Gov. Rick Scott might be the jobs governor, all right — for other gulf states. They are poised to benefit from wrongheaded legislation Scott signed into law Tuesday that penalizes firms for doing business in Cuba. That may make the governor more popular among the vocal but dwindling number of hard-line Cuban-Americans in Miami. But the law puts Florida's publicly owned ports and airports at a disadvantage, and it creates a new barrier as the state looks to capitalize on foreign trade. That's some strategy for the global economy.
The law prohibits companies that do business in Cuba from securing contracts with state or local governments worth more than $1 million. Any contracts existing before the law takes effect July 1 also could be terminated. While legislators perfumed the bill by outlawing contracts with firms in Syria, too, this is a political nod to hard-line exiles in an election year.

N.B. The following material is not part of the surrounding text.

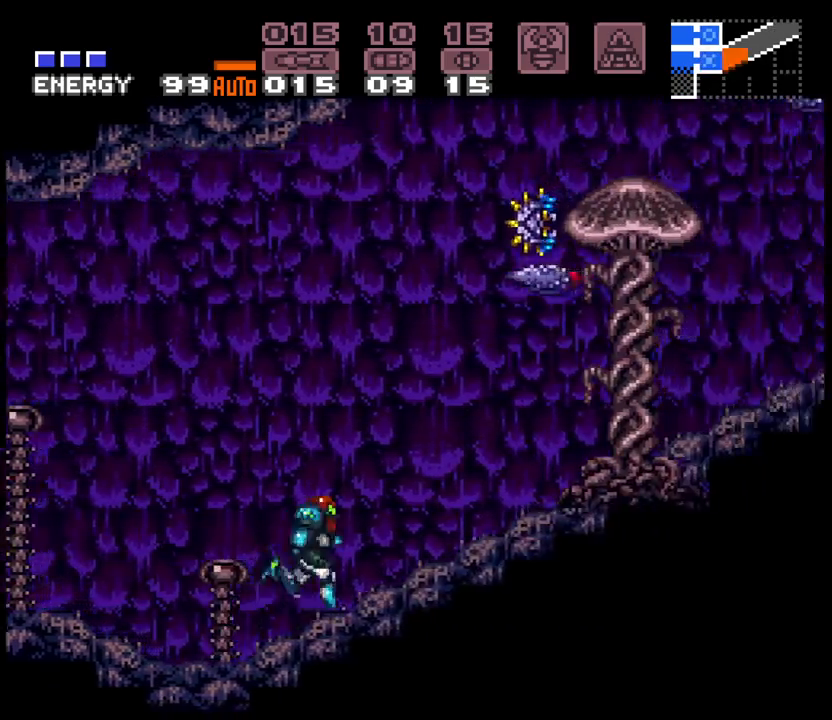
{"dt_ms": 500, "buttons": ["A", "DPAD_RIGHT"], "events": [[50, "L1", "up"], [117, "L1", "down"], [117, "R1", "down"], [167, "R1", "up"], [183, "L1", "up"], [250, "L1", "down"], [250, "R1", "down"], [300, "R1", "up"], [317, "L1", "up"], [367, "R1", "down"], [383, "L1", "down"], [433, "R1", "up"], [450, "L1", "up"]]}
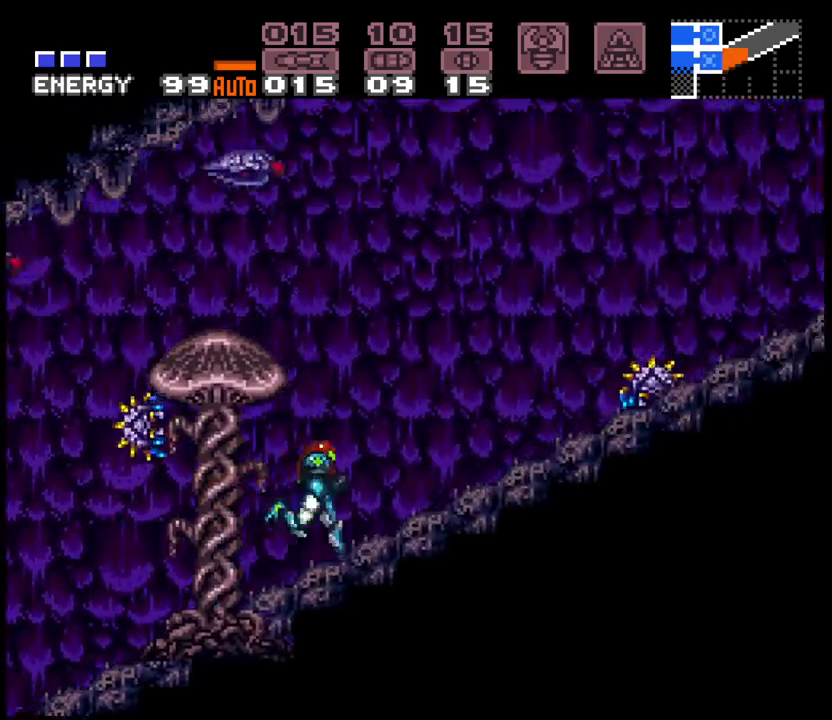
{"dt_ms": 500, "buttons": ["A", "R1", "DPAD_RIGHT"], "events": [[200, "X", "down"], [317, "X", "up"], [350, "R1", "down"]]}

The legislation sailed through the Legislature, but Scott has a singular responsibility to put the state's broader interests first.
In a bill signing Tuesday in Miami, Scott acknowledged the law could cost the state jobs but said standing up for freedom is important because "principles matter." But this law does nothing to end the Castro communist regime. To the contrary, it targets legitimate businesses at home and abroad that operate on an island where federal law already allows at least limited economic activity. Scott even acknowledged in a signing statement that the state law is likely an overreach of state authority. He said the restrictions "will not go into effect" unless the federal government expressly gives the state the permission to impose the sanctions. "We must have a federal partner," he said, "that will permit this law to become operative."
Making foreign policy from Tallahassee and signing a law that is constitutionally suspect and impossible to enforce hardly inspires confidence within the business community. Business leaders across the state, along with Florida's top two trading partners, Brazil and Canada, had warned the law could discourage investment from foreign firms. The Greater Tampa Chamber of Commerce called on Scott to veto the bill. The law could hurt Tampa International Airport's plan to use incentives to attract new inter-American flights, and Florida's ports could lose business to other Gulf Coast states when the expanded Panama Canal opens up new maritime opportunities.
None of this stopped the show Tuesday in Miami. The probusiness governor signed into law a political statement that is bad for business, and it is another example of his failure to understand the diversity of his adopted state.